Lay out every line of text in the material below as a Markdown table with the columns Row and Line, numbering the rows in order and leaving out blank lines.
>>>>>
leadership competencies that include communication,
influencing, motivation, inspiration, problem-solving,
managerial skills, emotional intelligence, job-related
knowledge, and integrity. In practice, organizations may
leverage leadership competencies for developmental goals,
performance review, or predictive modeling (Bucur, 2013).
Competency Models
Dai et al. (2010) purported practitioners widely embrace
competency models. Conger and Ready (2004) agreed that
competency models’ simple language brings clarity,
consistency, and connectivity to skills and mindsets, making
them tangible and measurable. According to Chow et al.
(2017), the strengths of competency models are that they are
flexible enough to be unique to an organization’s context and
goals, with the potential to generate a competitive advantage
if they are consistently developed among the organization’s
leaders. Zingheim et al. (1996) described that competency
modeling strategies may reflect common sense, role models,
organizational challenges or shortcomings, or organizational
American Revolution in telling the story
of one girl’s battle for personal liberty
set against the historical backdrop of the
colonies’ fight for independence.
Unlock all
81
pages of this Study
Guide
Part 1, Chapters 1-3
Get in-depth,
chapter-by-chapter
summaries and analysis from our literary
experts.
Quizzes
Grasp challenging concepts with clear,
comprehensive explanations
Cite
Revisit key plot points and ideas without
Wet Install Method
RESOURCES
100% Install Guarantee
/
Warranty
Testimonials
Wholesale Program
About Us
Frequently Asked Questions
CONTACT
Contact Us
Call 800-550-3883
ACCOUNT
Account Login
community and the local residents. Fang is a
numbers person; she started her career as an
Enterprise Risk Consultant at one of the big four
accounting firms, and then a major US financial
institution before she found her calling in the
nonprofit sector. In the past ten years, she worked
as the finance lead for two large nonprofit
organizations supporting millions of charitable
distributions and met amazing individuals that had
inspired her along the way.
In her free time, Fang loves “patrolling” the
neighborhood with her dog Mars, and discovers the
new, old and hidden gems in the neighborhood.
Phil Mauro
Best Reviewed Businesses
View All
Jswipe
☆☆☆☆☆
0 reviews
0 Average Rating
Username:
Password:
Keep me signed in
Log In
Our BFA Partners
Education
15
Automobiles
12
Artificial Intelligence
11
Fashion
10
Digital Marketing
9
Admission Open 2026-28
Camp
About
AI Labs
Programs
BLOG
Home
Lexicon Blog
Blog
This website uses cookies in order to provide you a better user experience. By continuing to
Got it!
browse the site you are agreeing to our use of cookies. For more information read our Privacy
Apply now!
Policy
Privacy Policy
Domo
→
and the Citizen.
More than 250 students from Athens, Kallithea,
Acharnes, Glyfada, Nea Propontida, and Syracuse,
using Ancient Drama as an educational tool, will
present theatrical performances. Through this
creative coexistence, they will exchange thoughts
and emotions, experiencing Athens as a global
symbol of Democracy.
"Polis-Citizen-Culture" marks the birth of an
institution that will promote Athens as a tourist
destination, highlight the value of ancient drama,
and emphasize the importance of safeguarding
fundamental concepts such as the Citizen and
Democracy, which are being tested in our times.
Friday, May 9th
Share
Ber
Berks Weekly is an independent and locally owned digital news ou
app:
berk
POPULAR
<<<<<
**Exercise response:**
| Row | Line |
|---|---|
| 1 | leadership competencies that include communication, |
| 2 | influencing, motivation, inspiration, problem-solving, |
| 3 | managerial skills, emotional intelligence, job-related |
| 4 | knowledge, and integrity. In practice, organizations may |
| 5 | leverage leadership competencies for developmental goals, |
| 6 | performance review, or predictive modeling (Bucur, 2013). |
| 7 | Competency Models |
| 8 | Dai et al. (2010) purported practitioners widely embrace |
| 9 | competency models. Conger and Ready (2004) agreed that |
| 10 | competency models’ simple language brings clarity, |
| 11 | consistency, and connectivity to skills and mindsets, making |
| 12 | them tangible and measurable. According to Chow et al. |
| 13 | (2017), the strengths of competency models are that they are |
| 14 | flexible enough to be unique to an organization’s context and |
| 15 | goals, with the potential to generate a competitive advantage |
| 16 | if they are consistently developed among the organization’s |
| 17 | leaders. Zingheim et al. (1996) described that competency |
| 18 | modeling strategies may reflect common sense, role models, |
| 19 | organizational challenges or shortcomings, or organizational |
| 20 | American Revolution in telling the story |
| 21 | of one girl’s battle for personal liberty |
| 22 | set against the historical backdrop of the |
| 23 | colonies’ fight for independence. |
| 24 | Unlock all |
| 25 | 81 |
| 26 | pages of this Study |
| 27 | Guide |
| 28 | Part 1, Chapters 1-3 |
| 29 | Get in-depth, |
| 30 | chapter-by-chapter |
| 31 | summaries and analysis from our literary |
| 32 | experts. |
| 33 | Quizzes |
| 34 | Grasp challenging concepts with clear, |
| 35 | comprehensive explanations |
| 36 | Cite |
| 37 | Revisit key plot points and ideas without |
| 38 | Wet Install Method |
| 39 | RESOURCES |
| 40 | 100% Install Guarantee |
| 41 | / |
| 42 | Warranty |
| 43 | Testimonials |
| 44 | Wholesale Program |
| 45 | About Us |
| 46 | Frequently Asked Questions |
| 47 | CONTACT |
| 48 | Contact Us |
| 49 | Call 800-550-3883 |
| 50 | ACCOUNT |
| 51 | Account Login |
| 52 | community and the local residents. Fang is a |
| 53 | numbers person; she started her career as an |
| 54 | Enterprise Risk Consultant at one of the big four |
| 55 | accounting firms, and then a major US financial |
| 56 | institution before she found her calling in the |
| 57 | nonprofit sector. In the past ten years, she worked |
| 58 | as the finance lead for two large nonprofit |
| 59 | organizations supporting millions of charitable |
| 60 | distributions and met amazing individuals that had |
| 61 | inspired her along the way. |
| 62 | In her free time, Fang loves “patrolling” the |
| 63 | neighborhood with her dog Mars, and discovers the |
| 64 | new, old and hidden gems in the neighborhood. |
| 65 | Phil Mauro |
| 66 | Best Reviewed Businesses |
| 67 | View All |
| 68 | Jswipe |
| 69 | ☆☆☆☆☆ |
| 70 | 0 reviews |
| 71 | 0 Average Rating |
| 72 | Username: |
| 73 | Password: |
| 74 | Keep me signed in |
| 75 | Log In |
| 76 | Our BFA Partners |
| 77 | Education |
| 78 | 15 |
| 79 | Automobiles |
| 80 | 12 |
| 81 | Artificial Intelligence |
| 82 | 11 |
| 83 | Fashion |
| 84 | 10 |
| 85 | Digital Marketing |
| 86 | 9 |
| 87 | Admission Open 2026-28 |
| 88 | Camp |
| 89 | About |
| 90 | AI Labs |
| 91 | Programs |
| 92 | BLOG |
| 93 | Home |
| 94 | Lexicon Blog |
| 95 | Blog |
| 96 | This website uses cookies in order to provide you a better user experience. By continuing to |
| 97 | Got it! |
| 98 | browse the site you are agreeing to our use of cookies. For more information read our Privacy |
| 99 | Apply now! |
| 100 | Policy |
| 101 | Privacy Policy |
| 102 | Domo |
| 103 | → |
| 104 | and the Citizen. |
| 105 | More than 250 students from Athens, Kallithea, |
| 106 | Acharnes, Glyfada, Nea Propontida, and Syracuse, |
| 107 | using Ancient Drama as an educational tool, will |
| 108 | present theatrical performances. Through this |
| 109 | creative coexistence, they will exchange thoughts |
| 110 | and emotions, experiencing Athens as a global |
| 111 | symbol of Democracy. |
| 112 | "Polis-Citizen-Culture" marks the birth of an |
| 113 | institution that will promote Athens as a tourist |
| 114 | destination, highlight the value of ancient drama, |
| 115 | and emphasize the importance of safeguarding |
| 116 | fundamental concepts such as the Citizen and |
| 117 | Democracy, which are being tested in our times. |
| 118 | Friday, May 9th |
| 119 | Share |
| 120 | Ber |
| 121 | Berks Weekly is an independent and locally owned digital news ou |
| 122 | app: |
| 123 | berk |
| 124 | POPULAR |